For a few years now Dave Chappelle’s comedy has been surfing on the ear wax of nearly every college student in the United States. On a platform of non stop racial musings, high lighted by indelible images of Lil’ John and Rick James impressions, Chappelle has been injected into the culture and conversations of college students across the country. Unless you’ve been living under a rock you’ve undoubtedly heard someone exclaim, “Okaaaaaaaaay” or “Whuuuuaaat” a la Lil John, or the classic, “I’m Rick James bitch!” Chapelle is of course to thank for these exclamations being integrated into college students’ cultural vocabulary. However, as those popular phrases have reached near saturation point, it has become evident that the more residual aspect of the Dave Chapelle lexicon is his pervasive use of racial slurs.
Due to comedy’s innate ability to make us laugh, it can serve as an innocuous resource for eye opening material about seriously race related issues.
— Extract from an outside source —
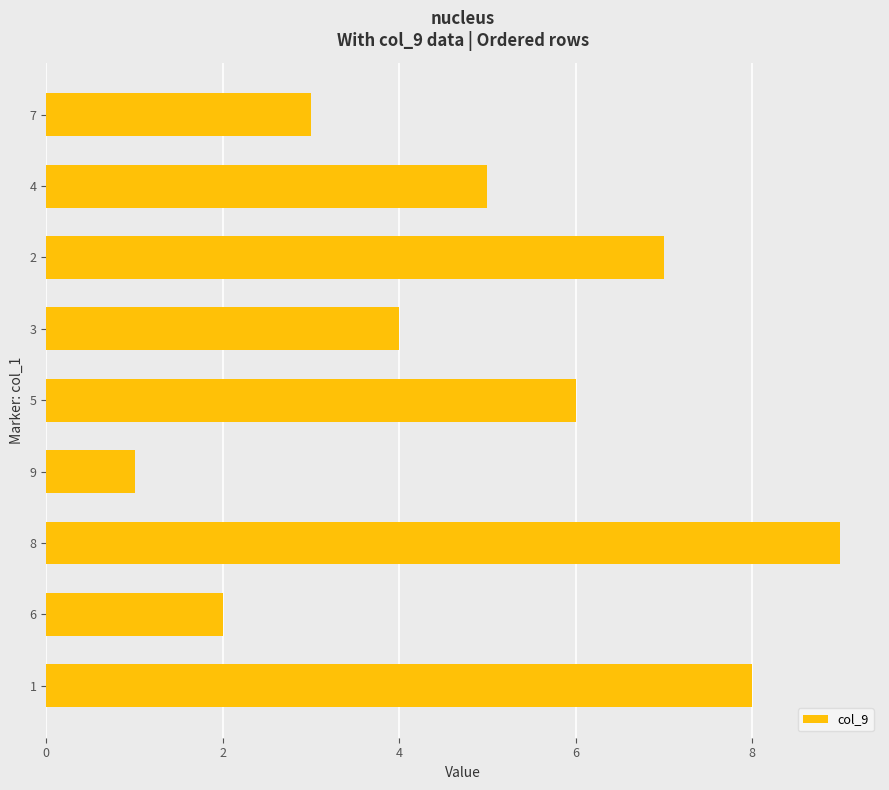

How many data points are less than 5?

4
People are more than eager to attach some political significance to Dave Chappelle’s use of outrageous racial caricatures on the grounds he is at some level subverting racism and racial cliches (a black white supremacist or a paradigmatic 1950’s white family bearing the last name Niggar to a name a few). That said, I don’t believe he is subverting racism or cliches at all – he is instead exploiting them.
It is widely assumed that one of the key characteristics of a successful comedy, especially with regards to DVD sales, is being quotable. Examples such as Anchorman, Old School, and Super Troopers abound. I can’t tell you how many times I’ve suggested that my room is “filled with leather bound books and smells of rich mahogany.” Chappelle Show’s success on DVD is no exception. However, the quotable material from his show is anything but benign.
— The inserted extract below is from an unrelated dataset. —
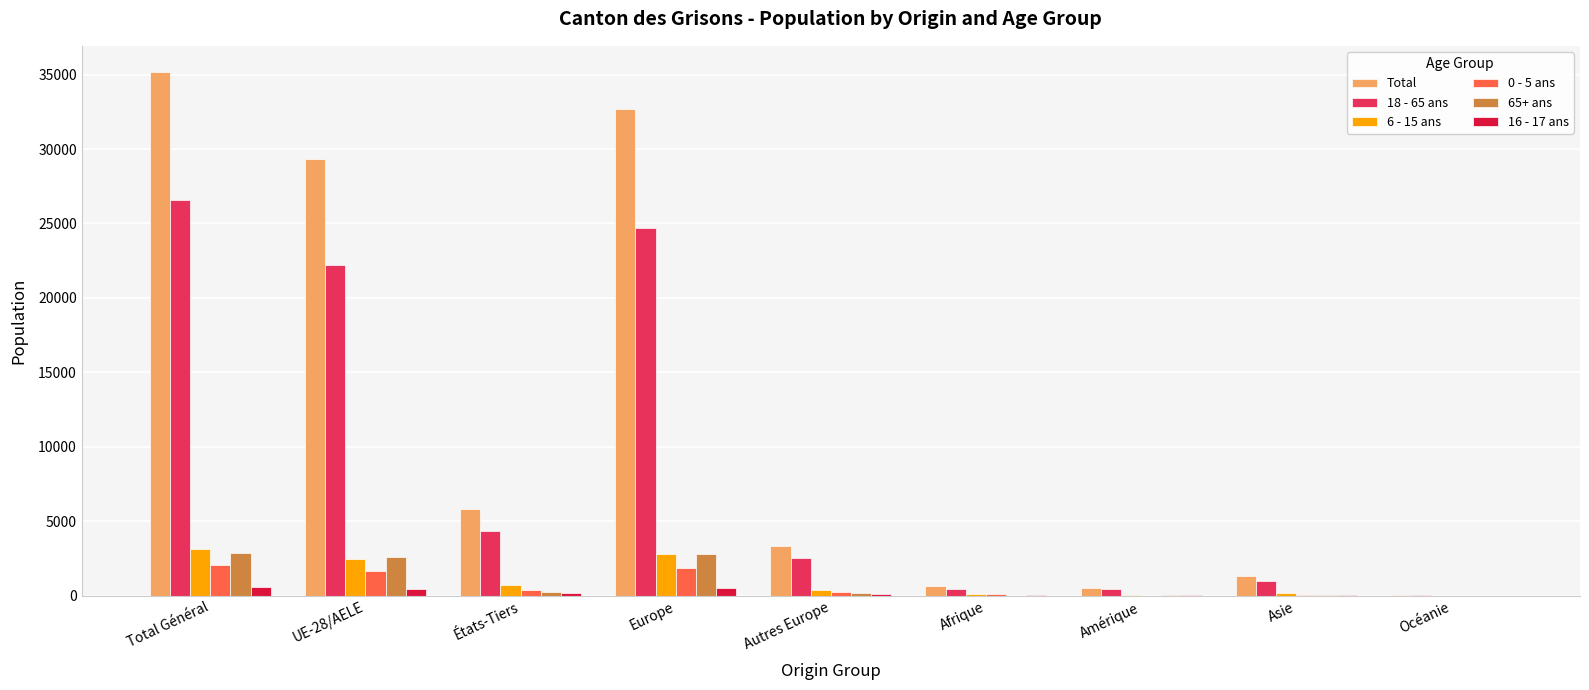

What is the total value across all series at UE-28/AELE?

58654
I am not trying to suggest that Dave Chappelle is promoting racism, or isn’t funny. The simple idea of a black man being a white supremacist and not knowing he is black because is blind espouses at least a chuckle. But to the extent his viewers turn around and rattle off quotes from the show, the quotes can become wildly inappropriate when used out of context. Telling a “bitch” that you’re Rick James doesn’t usually come with any mal-intent. However, those seemingly timeless Rick James and Lil’ John quotes have rendered themselves outdated. What’s left behind is a steady dose of racial slurs from the most unlikely of sources.
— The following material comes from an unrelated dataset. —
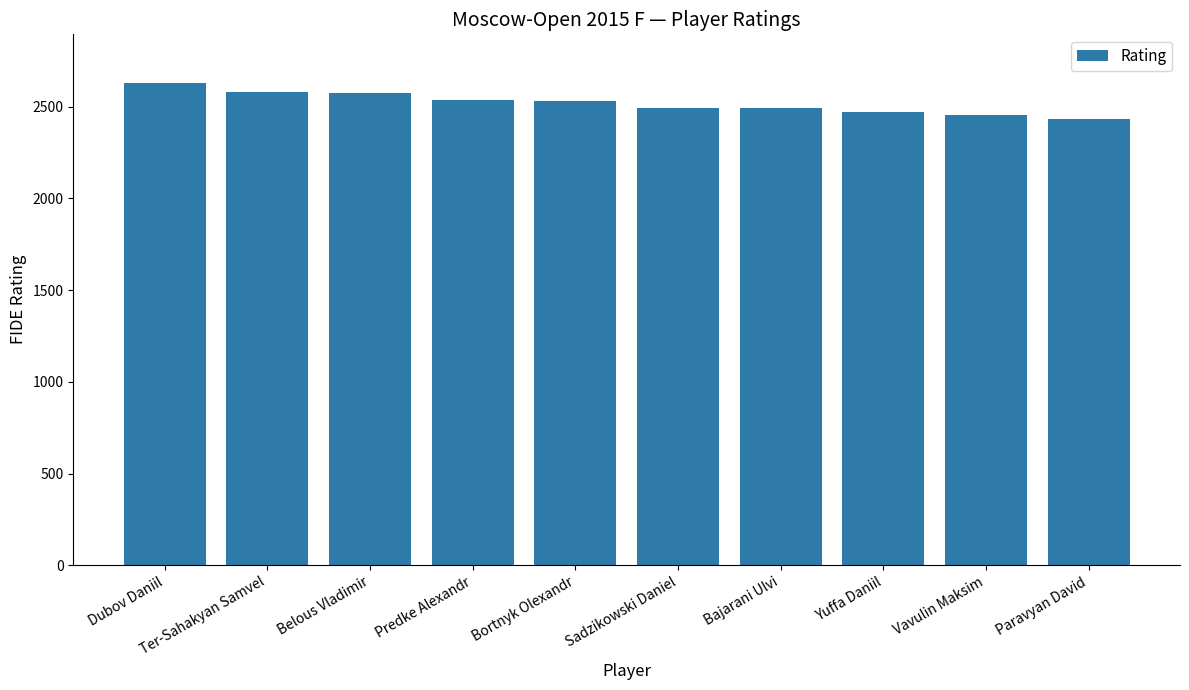

What is the change in value from Bortnyk Olexandr to Vavulin Maksim?

-80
Chappelle’s audience is definitely not an all-black crowd. Some of his biggest fans live with me, and others frequent my social destinations on the weekend. Additionally, my house is, shall I say, monochromatic, and I have one less minority friend here than I did in high school. Thus, my friends or I using racial slurs is, on all accounts, not okay. With the permeation of Chappelle’s comedic diction into conversation and typical male exchanges over such things as video games or contests of any kind comes a heavy dosage of such slurs emanating from mouths they shouldn’t be.
The point I’m making is not that Dave Chappelle is actively promoting the use of racially derogatory language. He asserts that making light of some of these touchy issues is healthy. If every race and creed could just get together and laugh at the stereotypes and shortcomings of each other, we’d all be better off. I can’t disagree with that statement. However, a more likely scenario in my experience is a group of white guys getting together laughing their asses off, and turning around and repeating some of the hysterical material amongst themselves. But, what may start as harmless rehashing of comedy can quickly manifest itself as comfortably using racially offensive language.
So maybe people should just be more careful with the words they use; maybe Dave Chappelle is not at fault for my being called a racial slur while entrenched in video game warfare. However, because people have sought to attach a political significance to the supposed role of Chappelle’s humor in subverting racism, there a false sense of comfort is reached with the issues at the core of his material. Subsequently, his material is repeated in and out of context with ease. But, while I’ve laughed at Chappelle Show just as hard as anything else I’ve seen, he is not on a noble political agenda subverting racism. He is exploiting it, because as a minority he can approach it with an unfettered cynicism and extremeness that wouldn’t be acceptable for a white person, which is great, I’m glad someone can do it. But, just as everyone would have a problem with a white comedian employing Chappelle’s material, there is a problem with anyone repeating Chappelle’s slur-laden vocabulary, no matter how funny it is.